I feel fine, though. Assuming that granola bar was ok, I should be good to go the rest of the day, provided the coffee doesn’t run out.
Oh! And that remind me. Ok, I have definitely concluded that either (a) someone is trying to burn down the building or (b) someone is messing with me. Yesterday, I went into the break room, and to see EMPTY COFFEE POT SITTING ON THE BURNER STARING AT ME. This has to be personal. It just can't be an accident anymore. I immediately charged into the office directly across from the break room to try to find a witness, but neither the resident of that office nor the coworker talking with him had seen anything. Or so they said. I have my eye on them.
I truly do not understand. Why on earth would you put a bone-dry glass container on a burner and turn it on, and then just walk away? And they couldn’t have been trying to make coffee and just forgot to pour water into the coffee maker because there also weren’t any grounds in the part where you put the coffee. So, seriously, what the heck, y’all? It doesn’t make any sense–unless it’s being done on purpose.
Ok, that is all.
Monday, December 10, 2007
See, recently they’ve really stepped up the monitoring of our innernet use at work, so I’m trying to minimize the time I spend online doing non-work related stuff. And then when I get home, well, things don’t work out for blogging there, either. First, all I do all day at work is read and think about what to write, so when I get home and have to read and think about what to write, I’m kind of burned out and my brain doesn’t cooperate with putting the words together.

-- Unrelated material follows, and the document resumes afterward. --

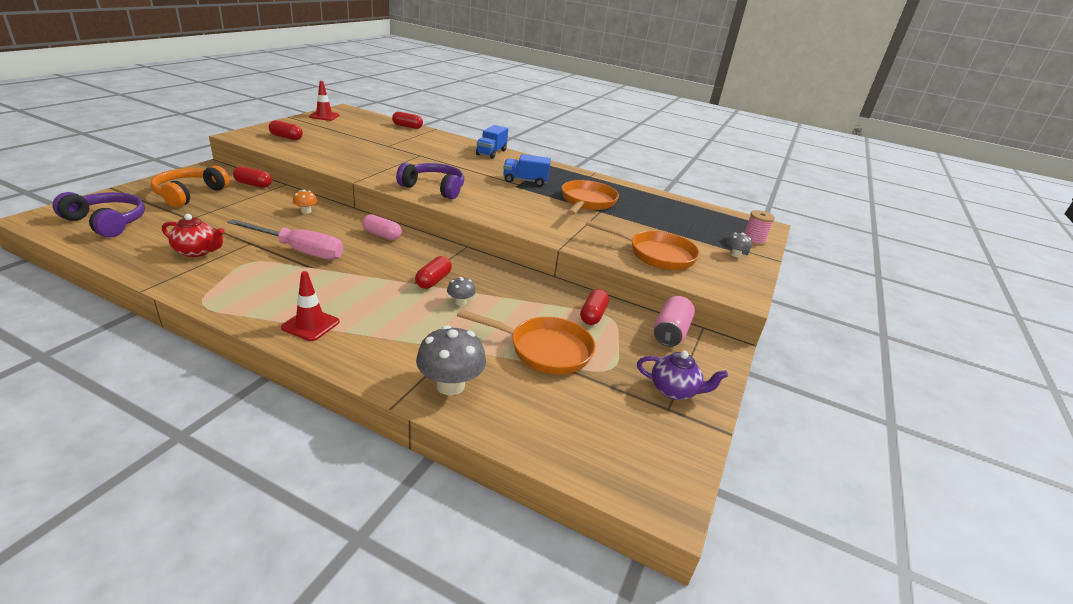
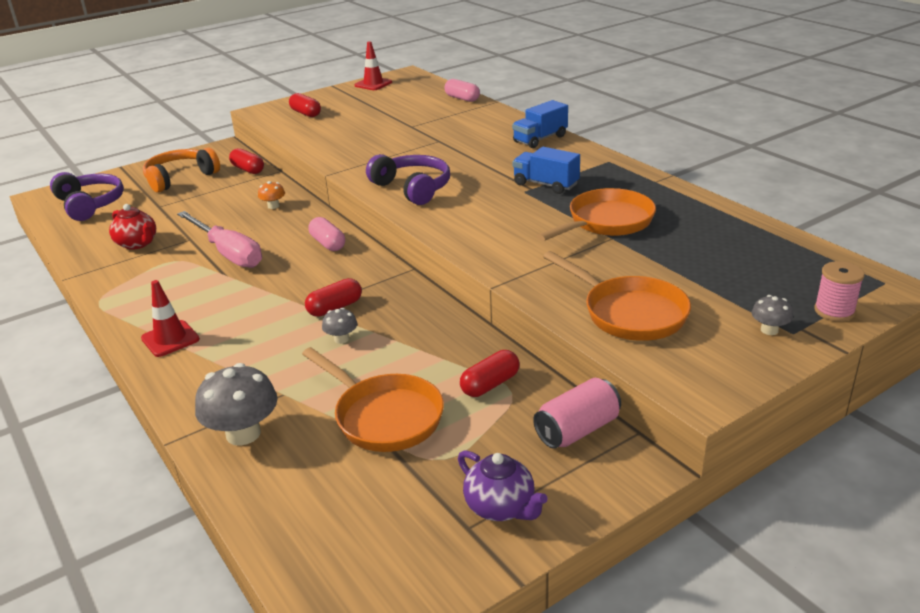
camera: 35 degrees right, 0 degrees up
(407, 126) = (462, 98): red capsule -> pink capsule

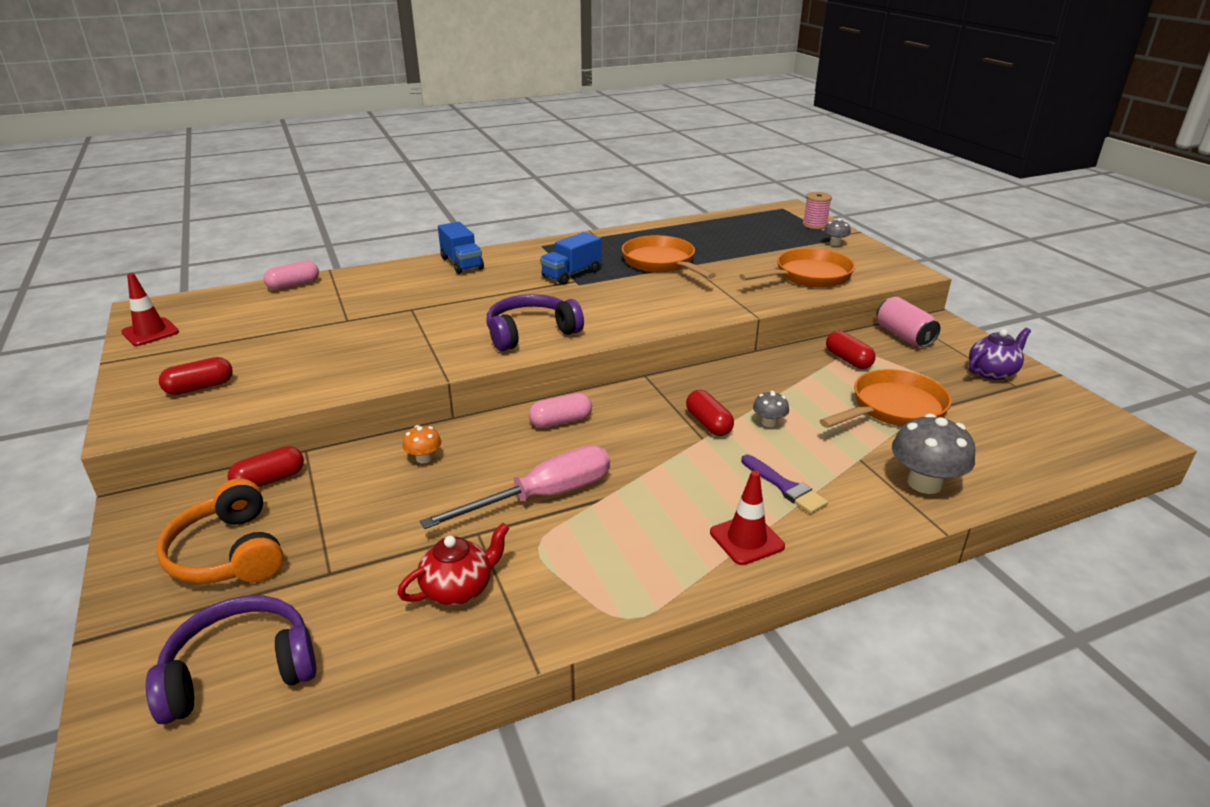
camera: 80 degrees left, 0 degrees up
(238, 353) = (785, 487): none -> purple brush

Also, starting around Thanksgiving, I developed a cold, or my allergies got really bad, not sure which, but whichever it was, it involved lots and lots of kleenex. So I just kind of sat around once I got home and did nothing but watch t.v. Then rr had a bunch of projects and work all needing to be done at the same time, and that involved the use of the computer.

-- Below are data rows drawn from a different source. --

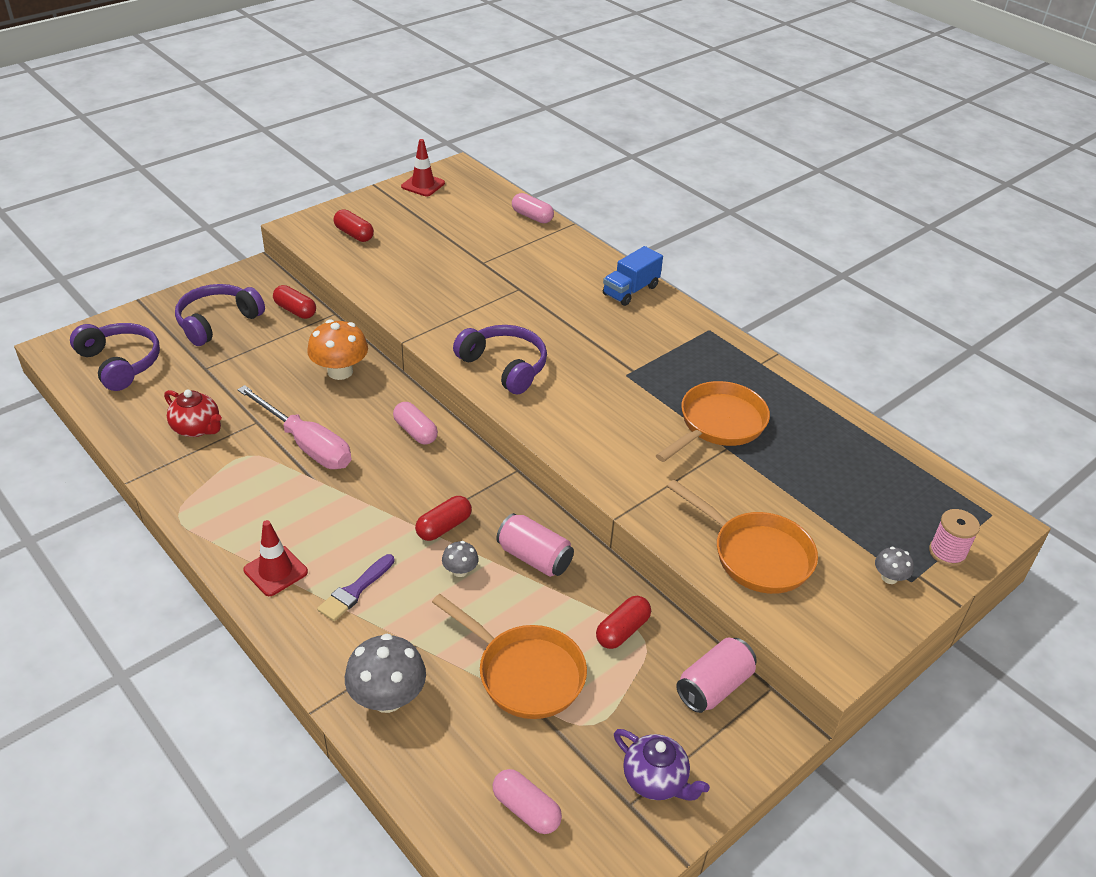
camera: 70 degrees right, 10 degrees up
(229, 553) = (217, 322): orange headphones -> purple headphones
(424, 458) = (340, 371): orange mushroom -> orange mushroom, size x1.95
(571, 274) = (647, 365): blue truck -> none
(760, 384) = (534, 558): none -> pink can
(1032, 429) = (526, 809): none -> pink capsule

Then we found out that one of our cats’ cancer had come back, so we had to deal with medicating her, and I spent so much time worrying about it that I just couldn’t face reading about other people’s lives. And this past Tuesday, we found out that in just that week, her cancer had progressed so far that there was really nothing to do but put her out of her misery. And then rr and I came home and ate a bunch of cookies and cried. That took a few days to bounce back from. And this past weekend, I ran around like crazy trying to do all the stuff I haven’t done in a month or two.
So that’s what’s going on with me. But hopefully, soon, I’ll be back around. I hope that you’ve all written interesting stuff so I have something good to read!